• AI is turning cyber-attacks into automated, large-scale operations rather than purely novel research efforts.
  • Tenable security expert Gavin Millard warns enterprises to harden controls and focus on visibility, segmentation and tested recovery.
  • Practical steps: risk-based patching, asset inventory, zero trust, EDR/XDR, and regular restore drills.

Why this matters now

Advances in artificial intelligence are changing how attackers operate. Instead of only producing innovative malware, AI is enabling automation and scale — meaning the same exploit can be weaponized and deployed faster across many targets. That increases the speed and reach of ransomware and other destructive campaigns, making traditional, manual defenses less effective.

What Tenable’s Gavin Millard recommends

Industry practitioners need practical, prioritized controls that reduce exposure quickly. Tenable’s Gavin Millard urges organizations to focus on measures that shrink the attacker’s window of opportunity and the blast radius of a successful intrusion.

Visibility and asset inventory

Begin with a definitive inventory of assets and exposures. You cannot protect what you cannot see. Knowing which systems, services and credentials are internet‑facing or hold sensitive data lets teams prioritize patching and configuration hardening where it matters most.

Risk‑based patching and configuration

Move to risk‑based vulnerability management: triage vulnerabilities by exploitability and business impact, not just CVSS score. Rapidly remediate or mitigate vulnerabilities that are weaponized in the wild or that enable ransomware lateral movement.

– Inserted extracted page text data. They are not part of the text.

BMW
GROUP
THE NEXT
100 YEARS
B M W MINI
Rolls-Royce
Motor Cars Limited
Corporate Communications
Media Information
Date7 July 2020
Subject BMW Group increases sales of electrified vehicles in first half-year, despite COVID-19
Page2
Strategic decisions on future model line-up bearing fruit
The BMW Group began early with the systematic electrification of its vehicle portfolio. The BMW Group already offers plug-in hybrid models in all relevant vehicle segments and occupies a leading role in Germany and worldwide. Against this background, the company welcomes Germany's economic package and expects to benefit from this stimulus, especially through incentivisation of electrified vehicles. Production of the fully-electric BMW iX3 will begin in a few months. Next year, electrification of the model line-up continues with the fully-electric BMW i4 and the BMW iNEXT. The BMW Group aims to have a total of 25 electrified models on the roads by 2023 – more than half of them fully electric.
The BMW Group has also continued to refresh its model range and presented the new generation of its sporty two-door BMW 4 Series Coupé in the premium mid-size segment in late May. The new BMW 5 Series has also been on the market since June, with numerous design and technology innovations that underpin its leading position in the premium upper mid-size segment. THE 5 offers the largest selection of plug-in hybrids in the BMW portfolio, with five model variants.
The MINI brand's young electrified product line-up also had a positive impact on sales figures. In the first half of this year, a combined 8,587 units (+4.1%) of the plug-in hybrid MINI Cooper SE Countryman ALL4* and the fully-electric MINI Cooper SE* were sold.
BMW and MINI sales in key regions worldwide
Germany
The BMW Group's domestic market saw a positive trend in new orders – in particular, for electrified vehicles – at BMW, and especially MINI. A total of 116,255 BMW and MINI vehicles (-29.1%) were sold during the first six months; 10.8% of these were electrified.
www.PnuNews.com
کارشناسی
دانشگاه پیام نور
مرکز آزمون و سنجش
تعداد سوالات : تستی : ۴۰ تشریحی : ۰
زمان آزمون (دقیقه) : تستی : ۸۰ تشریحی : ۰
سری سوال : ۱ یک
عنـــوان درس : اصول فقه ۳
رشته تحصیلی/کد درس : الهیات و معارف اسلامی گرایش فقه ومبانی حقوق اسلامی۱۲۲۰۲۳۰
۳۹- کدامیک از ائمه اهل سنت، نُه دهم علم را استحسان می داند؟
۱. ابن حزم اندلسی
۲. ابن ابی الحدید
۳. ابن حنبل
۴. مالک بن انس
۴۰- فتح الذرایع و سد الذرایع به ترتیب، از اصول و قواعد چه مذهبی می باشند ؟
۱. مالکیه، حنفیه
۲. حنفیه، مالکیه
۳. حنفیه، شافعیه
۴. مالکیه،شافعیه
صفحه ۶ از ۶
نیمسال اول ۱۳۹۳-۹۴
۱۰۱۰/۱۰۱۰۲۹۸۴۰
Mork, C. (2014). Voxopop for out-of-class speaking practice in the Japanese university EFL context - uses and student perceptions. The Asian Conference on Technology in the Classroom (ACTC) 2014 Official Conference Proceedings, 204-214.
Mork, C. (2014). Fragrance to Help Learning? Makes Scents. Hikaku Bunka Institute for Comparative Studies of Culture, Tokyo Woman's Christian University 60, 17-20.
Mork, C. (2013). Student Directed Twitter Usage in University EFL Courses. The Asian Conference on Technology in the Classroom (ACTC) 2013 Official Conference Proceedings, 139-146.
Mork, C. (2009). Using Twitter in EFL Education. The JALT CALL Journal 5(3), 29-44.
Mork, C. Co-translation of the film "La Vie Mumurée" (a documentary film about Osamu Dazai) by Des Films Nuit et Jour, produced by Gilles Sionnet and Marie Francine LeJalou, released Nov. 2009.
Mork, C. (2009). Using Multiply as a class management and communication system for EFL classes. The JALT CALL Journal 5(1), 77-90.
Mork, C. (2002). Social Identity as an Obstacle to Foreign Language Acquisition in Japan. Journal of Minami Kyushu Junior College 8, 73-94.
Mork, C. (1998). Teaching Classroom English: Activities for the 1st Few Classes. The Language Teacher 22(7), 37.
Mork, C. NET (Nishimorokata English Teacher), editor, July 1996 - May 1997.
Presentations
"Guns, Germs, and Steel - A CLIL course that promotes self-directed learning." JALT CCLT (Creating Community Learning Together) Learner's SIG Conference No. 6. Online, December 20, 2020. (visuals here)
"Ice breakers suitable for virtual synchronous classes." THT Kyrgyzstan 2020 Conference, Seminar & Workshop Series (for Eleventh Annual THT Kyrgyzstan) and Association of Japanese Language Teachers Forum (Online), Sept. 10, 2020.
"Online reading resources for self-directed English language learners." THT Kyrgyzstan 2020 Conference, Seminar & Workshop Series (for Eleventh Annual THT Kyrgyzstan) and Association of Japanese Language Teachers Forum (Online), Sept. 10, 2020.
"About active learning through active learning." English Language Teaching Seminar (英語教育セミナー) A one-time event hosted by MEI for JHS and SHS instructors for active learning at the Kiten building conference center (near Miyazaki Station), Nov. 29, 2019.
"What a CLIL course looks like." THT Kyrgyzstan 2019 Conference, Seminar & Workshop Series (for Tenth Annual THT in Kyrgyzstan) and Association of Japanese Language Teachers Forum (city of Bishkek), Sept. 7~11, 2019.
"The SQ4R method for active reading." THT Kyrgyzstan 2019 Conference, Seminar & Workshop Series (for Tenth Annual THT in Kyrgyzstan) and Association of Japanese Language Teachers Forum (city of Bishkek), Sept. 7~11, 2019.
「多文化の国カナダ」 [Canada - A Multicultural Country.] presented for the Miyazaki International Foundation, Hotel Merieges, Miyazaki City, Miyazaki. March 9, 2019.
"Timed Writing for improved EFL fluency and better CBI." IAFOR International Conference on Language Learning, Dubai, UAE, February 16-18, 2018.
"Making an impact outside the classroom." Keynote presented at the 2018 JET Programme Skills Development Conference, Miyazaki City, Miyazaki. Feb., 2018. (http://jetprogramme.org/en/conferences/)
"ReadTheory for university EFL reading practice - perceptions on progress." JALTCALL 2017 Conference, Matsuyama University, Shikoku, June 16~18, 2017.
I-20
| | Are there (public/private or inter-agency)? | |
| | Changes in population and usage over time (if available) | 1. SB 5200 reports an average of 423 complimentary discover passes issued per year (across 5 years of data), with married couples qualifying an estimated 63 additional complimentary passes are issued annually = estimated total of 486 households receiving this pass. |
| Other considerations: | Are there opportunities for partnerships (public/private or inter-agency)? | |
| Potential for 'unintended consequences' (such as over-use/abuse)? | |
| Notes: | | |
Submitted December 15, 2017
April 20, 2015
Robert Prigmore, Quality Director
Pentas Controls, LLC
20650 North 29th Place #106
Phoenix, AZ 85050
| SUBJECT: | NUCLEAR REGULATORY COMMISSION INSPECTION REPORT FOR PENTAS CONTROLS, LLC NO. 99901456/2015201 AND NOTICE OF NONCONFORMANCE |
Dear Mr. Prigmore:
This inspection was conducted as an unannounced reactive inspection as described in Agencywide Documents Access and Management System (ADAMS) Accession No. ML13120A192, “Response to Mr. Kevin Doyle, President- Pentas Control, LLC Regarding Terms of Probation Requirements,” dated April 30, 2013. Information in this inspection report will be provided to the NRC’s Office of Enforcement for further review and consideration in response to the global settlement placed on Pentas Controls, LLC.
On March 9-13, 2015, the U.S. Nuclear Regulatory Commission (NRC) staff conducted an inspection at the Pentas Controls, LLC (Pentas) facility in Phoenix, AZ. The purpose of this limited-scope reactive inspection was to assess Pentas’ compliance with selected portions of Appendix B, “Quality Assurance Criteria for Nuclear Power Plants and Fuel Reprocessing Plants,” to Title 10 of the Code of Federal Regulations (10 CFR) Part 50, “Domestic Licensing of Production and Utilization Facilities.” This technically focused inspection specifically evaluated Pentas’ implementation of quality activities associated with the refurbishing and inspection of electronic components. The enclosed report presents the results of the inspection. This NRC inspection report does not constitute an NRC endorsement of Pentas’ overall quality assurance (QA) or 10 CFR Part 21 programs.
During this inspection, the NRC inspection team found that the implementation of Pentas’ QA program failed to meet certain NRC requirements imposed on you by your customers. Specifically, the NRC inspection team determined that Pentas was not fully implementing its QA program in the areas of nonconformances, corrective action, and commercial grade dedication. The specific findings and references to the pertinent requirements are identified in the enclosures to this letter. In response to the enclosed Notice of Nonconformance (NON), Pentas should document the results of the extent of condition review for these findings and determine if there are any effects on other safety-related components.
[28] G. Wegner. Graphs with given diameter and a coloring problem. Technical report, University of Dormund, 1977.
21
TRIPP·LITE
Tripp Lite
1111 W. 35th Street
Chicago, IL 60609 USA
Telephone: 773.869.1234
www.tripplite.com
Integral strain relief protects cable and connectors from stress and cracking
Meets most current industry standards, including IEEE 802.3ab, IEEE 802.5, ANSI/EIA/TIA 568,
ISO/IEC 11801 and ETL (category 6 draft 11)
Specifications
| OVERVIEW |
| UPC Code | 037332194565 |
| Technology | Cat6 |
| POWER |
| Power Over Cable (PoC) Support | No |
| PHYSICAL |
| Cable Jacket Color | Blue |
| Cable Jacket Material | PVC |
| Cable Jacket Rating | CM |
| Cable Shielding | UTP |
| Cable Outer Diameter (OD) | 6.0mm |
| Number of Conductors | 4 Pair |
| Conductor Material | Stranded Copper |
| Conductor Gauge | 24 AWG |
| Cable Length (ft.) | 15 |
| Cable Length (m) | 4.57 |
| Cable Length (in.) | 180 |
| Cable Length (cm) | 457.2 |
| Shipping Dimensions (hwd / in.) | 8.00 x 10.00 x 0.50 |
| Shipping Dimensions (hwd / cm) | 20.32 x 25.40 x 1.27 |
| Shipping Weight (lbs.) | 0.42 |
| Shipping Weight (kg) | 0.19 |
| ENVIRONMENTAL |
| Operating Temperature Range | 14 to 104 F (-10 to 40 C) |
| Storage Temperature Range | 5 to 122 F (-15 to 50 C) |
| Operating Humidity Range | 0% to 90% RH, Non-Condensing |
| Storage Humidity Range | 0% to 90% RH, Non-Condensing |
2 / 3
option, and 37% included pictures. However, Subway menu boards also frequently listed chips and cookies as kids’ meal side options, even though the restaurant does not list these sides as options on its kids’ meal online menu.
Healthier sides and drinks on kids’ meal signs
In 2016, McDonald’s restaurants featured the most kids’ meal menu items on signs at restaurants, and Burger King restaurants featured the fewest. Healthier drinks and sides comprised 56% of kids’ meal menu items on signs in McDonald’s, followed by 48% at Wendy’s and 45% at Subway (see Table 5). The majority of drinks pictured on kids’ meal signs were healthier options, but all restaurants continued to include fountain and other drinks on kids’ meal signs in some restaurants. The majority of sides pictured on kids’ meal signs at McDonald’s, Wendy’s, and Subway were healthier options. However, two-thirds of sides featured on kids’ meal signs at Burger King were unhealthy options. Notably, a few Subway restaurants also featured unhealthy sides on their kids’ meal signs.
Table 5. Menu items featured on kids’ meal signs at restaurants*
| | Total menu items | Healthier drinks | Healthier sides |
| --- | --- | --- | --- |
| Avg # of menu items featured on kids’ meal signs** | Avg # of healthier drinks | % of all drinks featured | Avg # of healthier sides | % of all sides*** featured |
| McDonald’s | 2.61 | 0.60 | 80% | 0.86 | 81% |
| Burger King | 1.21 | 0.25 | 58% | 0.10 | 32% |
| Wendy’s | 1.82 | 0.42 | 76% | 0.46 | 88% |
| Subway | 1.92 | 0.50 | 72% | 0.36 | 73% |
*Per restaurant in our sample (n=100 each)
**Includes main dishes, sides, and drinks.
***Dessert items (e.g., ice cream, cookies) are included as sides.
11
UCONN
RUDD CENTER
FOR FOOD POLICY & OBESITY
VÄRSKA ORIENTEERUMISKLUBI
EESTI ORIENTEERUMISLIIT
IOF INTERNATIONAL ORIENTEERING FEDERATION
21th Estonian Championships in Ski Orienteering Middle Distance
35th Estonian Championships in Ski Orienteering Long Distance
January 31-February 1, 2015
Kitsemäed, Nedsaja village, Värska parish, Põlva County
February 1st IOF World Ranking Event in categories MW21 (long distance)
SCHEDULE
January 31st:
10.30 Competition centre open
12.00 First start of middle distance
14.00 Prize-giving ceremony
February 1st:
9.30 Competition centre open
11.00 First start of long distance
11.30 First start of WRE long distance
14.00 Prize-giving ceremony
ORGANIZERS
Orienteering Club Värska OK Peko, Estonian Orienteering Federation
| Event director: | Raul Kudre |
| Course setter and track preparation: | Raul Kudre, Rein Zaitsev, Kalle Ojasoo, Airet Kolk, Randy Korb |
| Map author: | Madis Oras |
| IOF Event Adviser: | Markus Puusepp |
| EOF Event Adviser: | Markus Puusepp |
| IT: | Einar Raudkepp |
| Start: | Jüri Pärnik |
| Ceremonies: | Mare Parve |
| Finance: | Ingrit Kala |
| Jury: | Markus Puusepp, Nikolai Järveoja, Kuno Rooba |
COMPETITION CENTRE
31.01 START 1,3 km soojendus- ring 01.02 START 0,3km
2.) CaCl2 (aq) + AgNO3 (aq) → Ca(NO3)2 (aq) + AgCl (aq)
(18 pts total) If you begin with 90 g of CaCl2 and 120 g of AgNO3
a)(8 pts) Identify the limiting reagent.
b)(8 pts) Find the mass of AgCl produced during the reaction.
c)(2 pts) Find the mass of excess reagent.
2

Segmentation, least privilege and zero trust

Reduce lateral movement by segmenting critical systems and enforcing least‑privilege access. Where possible, adopt zero‑trust principles so authentication and authorization decisions are continuous, not once‑and‑done.

Detection and response

Deploy and tune endpoint detection (EDR) and extended detection (XDR) tools to spot automated attack patterns. Integrate threat intelligence and conduct active threat hunting to catch rapid campaigns early. Maintain a tested incident response plan and run tabletop exercises that simulate AI‑accelerated attacks.

Backups and recovery testing

Ransomware remains primarily a business continuity threat. Keep immutable backups, isolate backup systems from general networks, and regularly test restores. Recovery drills are often the single most effective way to reduce ransomware impact.

What leaders should prioritize

Executives should fund visibility and response capabilities, not only prevention theater. The combination of automated attacks and common enterprise gaps means boards must treat resilience — rapid detection and recovery — as a top business risk. Following the practical steps above reduces exposure and buys time against AI‑driven campaigns.

With attackers using automation to scale damage, organizations that act now by tightening visibility, hardening critical paths and rehearsing recovery will be far better positioned to withstand the next wave.